[Dataset entries]
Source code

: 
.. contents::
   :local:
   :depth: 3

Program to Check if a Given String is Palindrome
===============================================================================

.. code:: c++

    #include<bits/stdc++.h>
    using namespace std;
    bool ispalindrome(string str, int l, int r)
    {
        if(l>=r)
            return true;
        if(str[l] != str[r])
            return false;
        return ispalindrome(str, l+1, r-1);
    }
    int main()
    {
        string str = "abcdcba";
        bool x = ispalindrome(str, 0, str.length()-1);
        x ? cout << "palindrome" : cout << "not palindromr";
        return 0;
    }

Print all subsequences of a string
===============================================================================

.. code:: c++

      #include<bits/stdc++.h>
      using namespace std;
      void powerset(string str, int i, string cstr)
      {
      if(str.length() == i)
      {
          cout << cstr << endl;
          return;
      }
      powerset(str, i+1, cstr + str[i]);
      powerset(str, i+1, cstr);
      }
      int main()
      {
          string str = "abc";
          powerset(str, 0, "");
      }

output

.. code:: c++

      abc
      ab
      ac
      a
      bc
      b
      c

Written task
Give back exactly the lines from the beginning of the records through the line containing "Print all subsequences of a string", and only those.

Solution for this exercise
Source code

: 
.. contents::
   :local:
   :depth: 3

Program to Check if a Given String is Palindrome
===============================================================================

.. code:: c++

    #include<bits/stdc++.h>
    using namespace std;
    bool ispalindrome(string str, int l, int r)
    {
        if(l>=r)
            return true;
        if(str[l] != str[r])
            return false;
        return ispalindrome(str, l+1, r-1);
    }
    int main()
    {
        string str = "abcdcba";
        bool x = ispalindrome(str, 0, str.length()-1);
        x ? cout << "palindrome" : cout << "not palindromr";
        return 0;
    }

Print all subsequences of a string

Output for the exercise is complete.